Excerto
^^^^

Para a comunidade portuguesa e para Portugal, essa teria sido, sem duvida, a “grande revolução” capaz de fazer perdurar o espírito associativo, as suas actividades, a presença de Portugal e a promoção da sua imagem, da sua língua e, até, da sua economia.Mas, na minha opinião, esse é ainda o caminho a seguir, se quisermos evitar o desaparecimento inelutável e próximo da maior parte das associações portuguesas no mundo.
Além dessa perspectiva, que Portugal deveria prioritariamente apoiar e negociar com os países de acolhimento para a sua concretização, outras condições são necessárias para responder à situação de crise existente.As redes, diplomática e consular, poderão ser um instrumento fundamental na coordenação de muitas actividades, no apoio a outras e na ajuda à formação associativa dos animadores das associações. Para tal, os consulados e embaixadas devem dar uma outra atenção ao movimento associativo das comunidades, prevendo nos seus quadros, funcionários conhecedores, dedicados e competentes na prossecução desses objectivos.Para tal, também, as receitas dos emolumentos consulares, deveriam ser utilizadas prioritariamente para o financiamento de tais projectos de reestruturação do movimento associativo, em vez de utilizadas em favor dos diplomatas, das suas actividades e das suas famílias. Para tal, são fundamentais as negociações de Portugal com os países de acolhimento, no quadro das Comissões Mistas ou no quadro da Europa, no sentido de os sensibilizar para essa realidade, partilhado com eles essa preocupação e os custos inerentes das respostas a dar. Para tal, é fundamental a acção dos chamados “ Deputados da Emigração” no seio das comunidades, alargando o seu número e fazendo de cada um deles o defensor de um projecto colectivo de mudança e de reestruturação associativa. Para tal, será necessário edificar uma estrutura associativa de dimensão mundial, apoiada numa rede associativa unida em volta de um projecto associativo, cultural e cívico mobilizador.

^^^^

Material de estudo
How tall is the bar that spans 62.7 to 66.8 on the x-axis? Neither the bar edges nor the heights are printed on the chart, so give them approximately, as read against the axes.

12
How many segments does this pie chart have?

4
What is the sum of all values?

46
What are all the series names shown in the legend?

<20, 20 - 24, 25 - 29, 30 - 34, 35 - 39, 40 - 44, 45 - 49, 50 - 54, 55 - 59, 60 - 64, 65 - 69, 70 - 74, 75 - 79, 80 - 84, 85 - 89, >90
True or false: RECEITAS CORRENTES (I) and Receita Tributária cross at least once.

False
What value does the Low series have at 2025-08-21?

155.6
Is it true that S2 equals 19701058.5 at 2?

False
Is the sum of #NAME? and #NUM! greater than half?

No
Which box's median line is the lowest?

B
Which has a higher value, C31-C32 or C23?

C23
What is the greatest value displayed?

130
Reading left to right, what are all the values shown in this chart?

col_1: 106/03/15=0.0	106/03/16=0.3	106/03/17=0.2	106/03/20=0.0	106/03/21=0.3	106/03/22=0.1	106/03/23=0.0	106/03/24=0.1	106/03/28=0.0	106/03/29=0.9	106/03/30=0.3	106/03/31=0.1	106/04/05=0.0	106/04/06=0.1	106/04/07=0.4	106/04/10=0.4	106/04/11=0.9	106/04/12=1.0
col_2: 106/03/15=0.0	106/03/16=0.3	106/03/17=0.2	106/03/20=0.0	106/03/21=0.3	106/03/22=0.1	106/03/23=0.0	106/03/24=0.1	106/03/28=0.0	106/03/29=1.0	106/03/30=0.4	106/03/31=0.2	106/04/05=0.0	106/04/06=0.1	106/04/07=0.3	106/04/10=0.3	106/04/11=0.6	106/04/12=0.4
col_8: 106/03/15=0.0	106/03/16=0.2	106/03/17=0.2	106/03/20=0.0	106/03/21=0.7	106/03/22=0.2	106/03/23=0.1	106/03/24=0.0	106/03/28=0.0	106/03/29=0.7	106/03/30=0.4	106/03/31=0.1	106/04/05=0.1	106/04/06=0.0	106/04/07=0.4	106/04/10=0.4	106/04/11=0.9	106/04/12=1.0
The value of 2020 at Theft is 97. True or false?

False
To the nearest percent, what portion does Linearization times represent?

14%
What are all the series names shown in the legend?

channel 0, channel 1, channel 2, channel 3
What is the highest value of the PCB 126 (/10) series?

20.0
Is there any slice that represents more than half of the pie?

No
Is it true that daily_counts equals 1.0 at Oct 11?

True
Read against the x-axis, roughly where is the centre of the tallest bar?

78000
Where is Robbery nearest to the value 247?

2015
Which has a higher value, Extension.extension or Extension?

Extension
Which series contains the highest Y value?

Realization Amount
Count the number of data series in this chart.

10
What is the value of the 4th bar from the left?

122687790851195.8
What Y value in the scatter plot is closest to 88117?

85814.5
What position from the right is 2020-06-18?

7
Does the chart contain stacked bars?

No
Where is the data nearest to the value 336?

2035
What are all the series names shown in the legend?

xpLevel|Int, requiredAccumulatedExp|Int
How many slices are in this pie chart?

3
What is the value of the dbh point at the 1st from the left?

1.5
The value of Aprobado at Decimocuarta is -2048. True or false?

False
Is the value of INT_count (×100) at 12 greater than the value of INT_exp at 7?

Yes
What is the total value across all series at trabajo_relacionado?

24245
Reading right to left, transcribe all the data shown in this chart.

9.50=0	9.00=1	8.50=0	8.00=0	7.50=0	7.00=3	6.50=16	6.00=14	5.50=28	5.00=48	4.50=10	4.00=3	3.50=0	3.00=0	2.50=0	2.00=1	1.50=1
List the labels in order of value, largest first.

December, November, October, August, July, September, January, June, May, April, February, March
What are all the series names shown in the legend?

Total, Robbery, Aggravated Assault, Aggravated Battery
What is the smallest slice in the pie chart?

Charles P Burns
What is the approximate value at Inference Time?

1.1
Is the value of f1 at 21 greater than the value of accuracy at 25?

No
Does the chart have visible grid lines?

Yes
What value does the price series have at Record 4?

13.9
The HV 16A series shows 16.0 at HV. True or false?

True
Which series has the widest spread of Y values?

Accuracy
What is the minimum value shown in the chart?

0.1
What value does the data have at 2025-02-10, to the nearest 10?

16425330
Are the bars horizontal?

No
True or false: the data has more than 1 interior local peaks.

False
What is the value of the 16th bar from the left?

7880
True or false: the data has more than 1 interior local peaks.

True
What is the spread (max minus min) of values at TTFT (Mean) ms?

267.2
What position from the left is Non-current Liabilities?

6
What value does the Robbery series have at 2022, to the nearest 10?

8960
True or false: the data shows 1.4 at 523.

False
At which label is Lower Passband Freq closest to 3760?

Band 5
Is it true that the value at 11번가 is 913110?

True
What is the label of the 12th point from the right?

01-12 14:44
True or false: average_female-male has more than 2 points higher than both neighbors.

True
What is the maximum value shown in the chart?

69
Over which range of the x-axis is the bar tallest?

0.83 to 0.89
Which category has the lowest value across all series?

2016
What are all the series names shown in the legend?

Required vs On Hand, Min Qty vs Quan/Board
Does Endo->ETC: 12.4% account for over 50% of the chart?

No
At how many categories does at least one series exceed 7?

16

^^^^

Lista de tarefas
• 1. Repita sem mudar nada o trecho do excerto sobre as associações portuguesas no mundo, começando em "Para a comunidade" e indo até "portuguesas no mundo.".
• 2. Responda com base no excerto sobre as associações portuguesas no mundo:
(a) Segundo o excerto, o que pode acontecer à maior parte das associações portuguesas no mundo se esse caminho não for seguido?
(b) Em que deveriam ser usadas, em primeiro lugar, as receitas dos emolumentos consulares?
(c) Que estrutura o excerto diz que será necessário edificar?
• 3. Continue o excerto sobre as associações portuguesas no mundo a partir da última frase apresentada.

Respostas por número
• 1.
Para a comunidade portuguesa e para Portugal, essa teria sido, sem duvida, a “grande revolução” capaz de fazer perdurar o espírito associativo, as suas actividades, a presença de Portugal e a promoção da sua imagem, da sua língua e, até, da sua economia.Mas, na minha opinião, esse é ainda o caminho a seguir, se quisermos evitar o desaparecimento inelutável e próximo da maior parte das associações portuguesas no mundo.

• 2.
(a) O seu desaparecimento inelutável e próximo.
(b) No financiamento de projectos de reestruturação do movimento associativo.
(c) Uma estrutura associativa de dimensão mundial.

• 3.
Tal estrutura será, forçosamente, diferente e paralela ao chamado “ Conselho das Comunidades”, o qual, se assim o entender a pode apoiar. Ela terá de ser independente do poder político, para poder sobreviver às mudanças politicas operadas em Portugal. Ela terá de obter os apoios, institucionais e privados, necessários ao seu desenvolvimento. Para tal, em Portugal, devem ser desencadeadas as acções necessárias, para que mude a mentalidade, na sociedade e na “classe politica”, depreciativa em relação aos portugueses emigrantes.
A própria Assembleia da Republica deveria dar o exemplo que se impõe, prevendo na sua actividade parlamentar, a organização de uma Jornada Parlamentar, dedicada às Comunidades Portuguesas e à sua realidade social, cultural e politica. Para tal, deveria ser impulsionada, no quadro da Europa (para as associações desse espaço que cobre mais de metade das associações portuguesas existentes no mundo) pelos nossos Deputados Europeus ou da “emigração” uma politica de apoio à vida associativa e de Formação de Dirigentes e de Animadores Associativos.(1)

José Machado
Vice-Presidente da APE
Presidente Honorário da FAPF
Ex-Presidente do Conselho Permanente do CCP

(1) Estas são algumas das observações que me deixei à apreciação da Convenção das Comunidades 2008, organizada pela APE, na cidade de Santa Maria da Feira, em parceria com a Câmara Municipal da cidade.